Monday, April 13, 2015

How can I help my spouse insist upon a prenuptial agreement?

Your trust's directions can provide financial incentives for your spouse to request a prenuptial agreement.  For example, your trust instructions can require the trustee to cut off distributions to your spouse if a remarriage occurs without a prenuptial agreement being signed.  If a prenuptial agreement is signed, your spouse can still fully use and enjoy the distributions from the asset protected trust.  Your spouse can blame the need for a prenuptial agreement on the terms of the trust, and thereby avoid the difficult discussion of what happens if the marriage fails.

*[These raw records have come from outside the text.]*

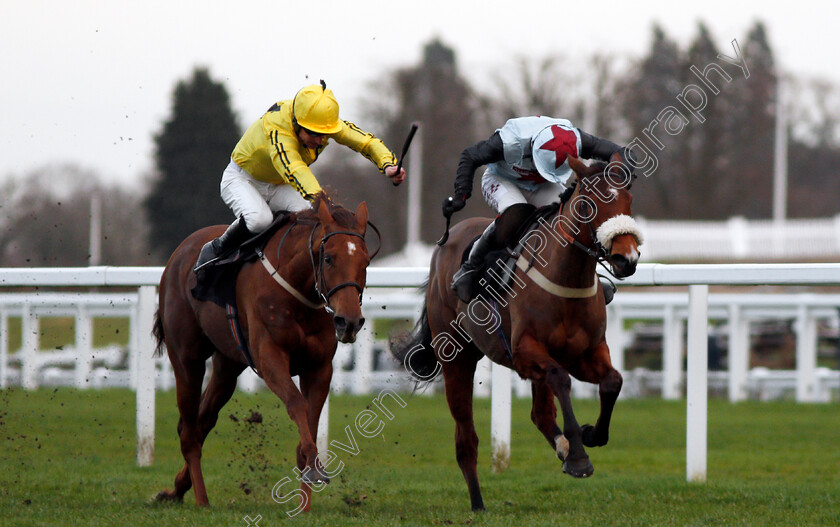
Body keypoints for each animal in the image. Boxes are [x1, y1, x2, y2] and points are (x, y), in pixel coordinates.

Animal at [152, 195, 374, 512]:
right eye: (328, 258)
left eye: (365, 261)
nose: (350, 321)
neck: (297, 291)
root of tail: (180, 252)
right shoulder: (270, 357)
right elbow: (297, 404)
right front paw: (314, 469)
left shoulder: (319, 367)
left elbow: (311, 419)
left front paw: (306, 500)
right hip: (186, 360)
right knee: (189, 432)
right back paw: (201, 499)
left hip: (227, 366)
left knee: (202, 421)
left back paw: (177, 489)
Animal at [394, 155, 644, 510]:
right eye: (589, 204)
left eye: (629, 200)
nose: (627, 258)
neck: (566, 278)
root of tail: (446, 242)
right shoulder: (527, 352)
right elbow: (560, 378)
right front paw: (578, 456)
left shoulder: (587, 352)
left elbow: (613, 381)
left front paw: (589, 436)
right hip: (457, 358)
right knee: (465, 437)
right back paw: (478, 502)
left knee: (540, 414)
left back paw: (561, 446)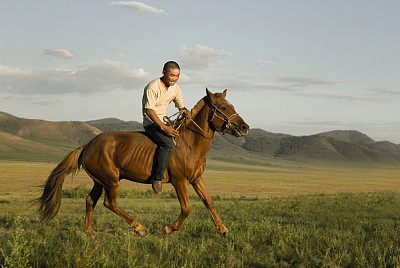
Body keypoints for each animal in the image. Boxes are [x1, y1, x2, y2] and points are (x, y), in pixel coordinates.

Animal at [38, 89, 250, 236]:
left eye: (232, 106)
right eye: (223, 108)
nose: (244, 127)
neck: (190, 143)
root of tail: (88, 145)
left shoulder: (196, 179)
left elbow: (209, 202)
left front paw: (223, 229)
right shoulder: (180, 181)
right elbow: (186, 209)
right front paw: (167, 229)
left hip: (100, 181)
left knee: (91, 200)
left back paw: (90, 231)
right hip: (111, 181)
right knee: (109, 202)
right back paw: (138, 227)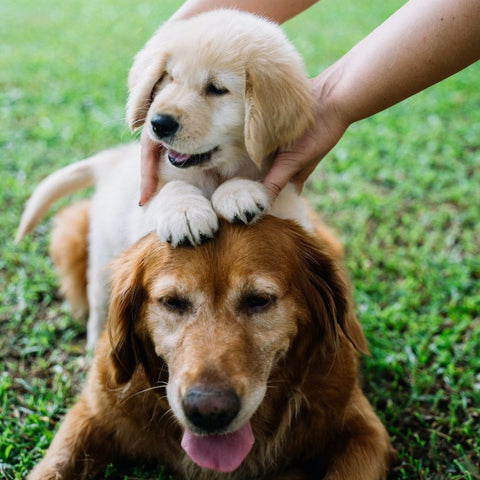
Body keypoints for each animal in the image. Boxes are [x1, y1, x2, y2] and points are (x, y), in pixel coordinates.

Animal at [16, 9, 314, 348]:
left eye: (216, 88)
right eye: (169, 77)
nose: (159, 123)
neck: (212, 174)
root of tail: (113, 160)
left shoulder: (289, 208)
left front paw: (239, 193)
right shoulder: (147, 202)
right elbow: (170, 187)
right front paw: (185, 213)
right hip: (104, 259)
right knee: (100, 308)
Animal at [27, 203, 394, 480]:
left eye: (259, 300)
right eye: (172, 302)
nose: (208, 412)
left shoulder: (363, 431)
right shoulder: (95, 412)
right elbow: (54, 465)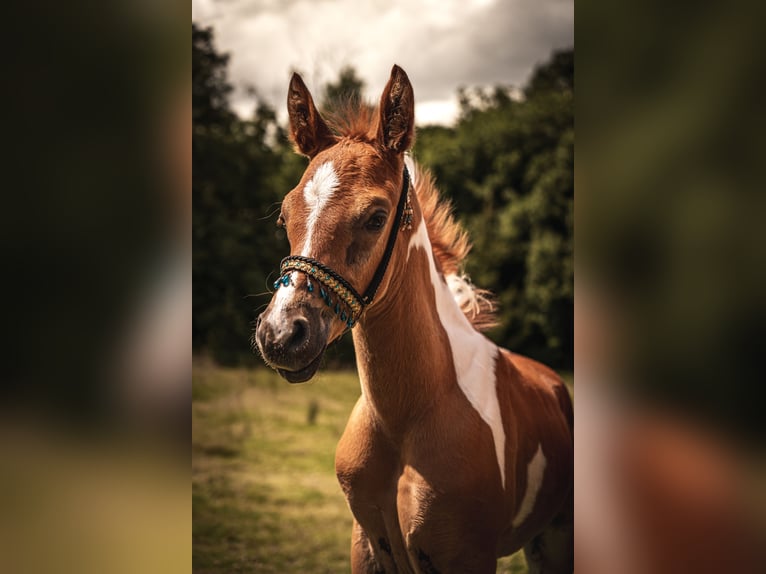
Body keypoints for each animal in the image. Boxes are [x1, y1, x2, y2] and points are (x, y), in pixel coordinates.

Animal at [255, 65, 572, 572]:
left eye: (375, 217)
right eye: (285, 216)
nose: (282, 335)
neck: (405, 416)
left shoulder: (467, 555)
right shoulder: (365, 547)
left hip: (555, 536)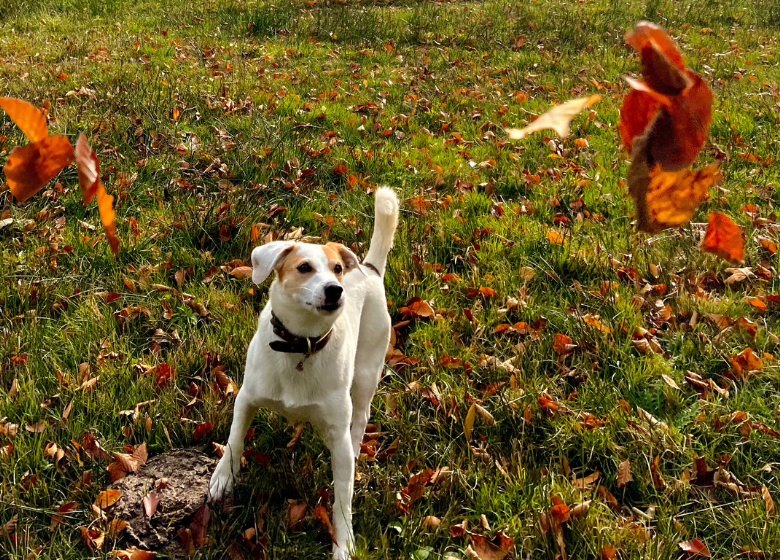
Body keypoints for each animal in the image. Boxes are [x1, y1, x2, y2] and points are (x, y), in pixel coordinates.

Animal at [210, 186, 400, 556]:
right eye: (304, 267)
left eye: (337, 268)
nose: (336, 289)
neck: (301, 344)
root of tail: (369, 269)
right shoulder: (246, 398)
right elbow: (235, 439)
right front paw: (224, 477)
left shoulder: (337, 434)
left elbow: (342, 500)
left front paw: (344, 544)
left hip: (366, 373)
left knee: (361, 416)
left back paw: (357, 443)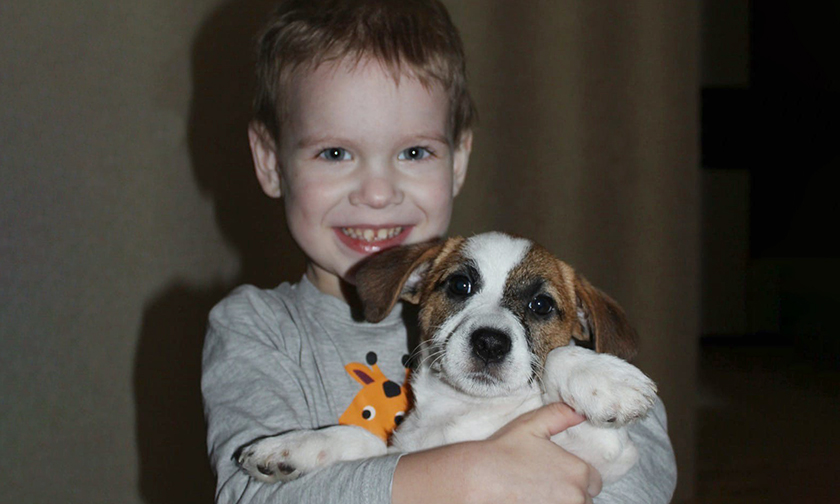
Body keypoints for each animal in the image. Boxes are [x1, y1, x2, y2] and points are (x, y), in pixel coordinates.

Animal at [236, 232, 657, 484]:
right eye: (460, 285)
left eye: (541, 305)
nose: (490, 343)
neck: (465, 409)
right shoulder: (403, 454)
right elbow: (362, 438)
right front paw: (296, 446)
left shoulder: (605, 457)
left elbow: (558, 357)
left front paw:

By putting the proper planning in place, you will have the peace of mind of knowing that your spouse (and the future inheritance of your children) will be protected from potential creditors and predators.  By the way, you just might be the  spouse who survives and is glad to find that these asset protections are in place for your benefit!


Monday, April 6, 2015

Is a prenuptial agreement really a good idea?

Most estate planning attorneys counsel their clients who are about to remarry to consider putting a prenuptial agreement in place.  Essentially, the prenuptial says, "what's mine is mine and what's yours is yours, and should we ever divorce, or if any one of us dies, I keep my stuff and you keep yours."  This is only fair because if a divorce should occur when the marriage is still young, your surviving spouse will leave the new marriage with the same assets he or she brought into it, as well as an equitable share of any assets acquired together during the marriage.